Originally, I had thought to just use my tower and whatever software, but, as I said, I learned that hot swap trays aren't available for my tower, and, indeed, it seems to be recommended to get a dedicated storage unit (not rackmount, though, for my use case).
My needs are at least 6TB of usable storage. With that much storage, I wanted to have some amount of assurance of data integrity and safety (though I realise that a single raid system isn't a replacement for backups), so I'm looking at RAID 10. RAID 10 seems to be a nice balance of speed and safety (though, frankly, speed isn't a big concern), and it lets me reduce the risk of multidisk failures (b/c there is no parity needed to recalculate) when a disk does die.
The reason why I want hot swap (even if there is a hot spare), is b/c I want to reduce the probability of near simultaneous disk failure leading to array destruction.
For the RAID support, I've been a bit indecisive between mdraid, a zfs solution, or a high end raid card. Again, the thing I care more about is not losing the data.

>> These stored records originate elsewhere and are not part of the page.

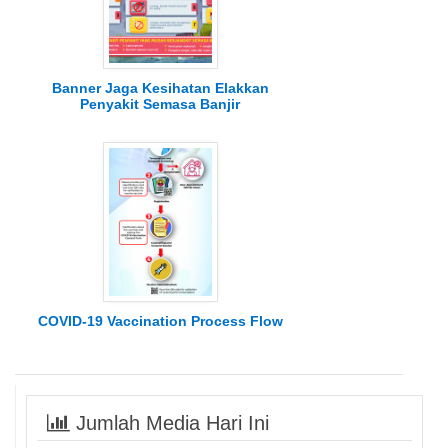
Banner Jaga Kesihatan Elakkan
Penyakit Semasa Banjir
COVID-19 Vaccination Process Flow
Jumlah Media Hari Ini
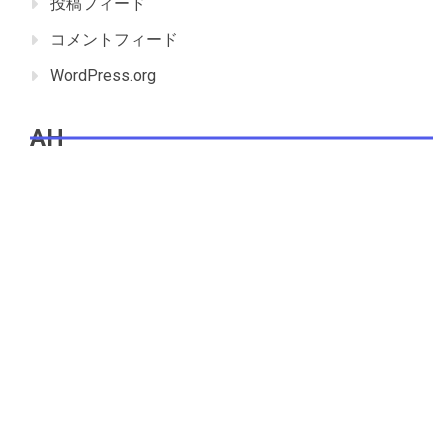
投稿フィード
コメントフィード
WordPress.org
AH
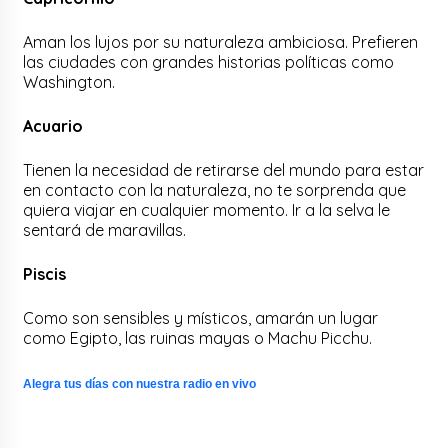
Aman los lujos por su naturaleza ambiciosa. Prefieren
las ciudades con grandes historias políticas como
Washington.
Acuario
Tienen la necesidad de retirarse del mundo para estar
en contacto con la naturaleza, no te sorprenda que
quiera viajar en cualquier momento. Ir a la selva le
sentará de maravillas.
Piscis
Como son sensibles y místicos, amarán un lugar
como Egipto, las ruinas mayas o Machu Picchu.
Alegra tus días con nuestra radio en vivo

ZFS has a mature data scrubber (which is important, b/c I've noticed that I get a seemingly large number of file corruptions on infrequently used files), some of the raid cards provide a version of this feature, but I've heard that it isn't as reliable, and if a raid card dies, you can have problems recovering the array. A problem with ZFS, however, is that it doesn't seem to offer a raid 10 like solution, so I'd end up with the array rebuild problems caused by parity.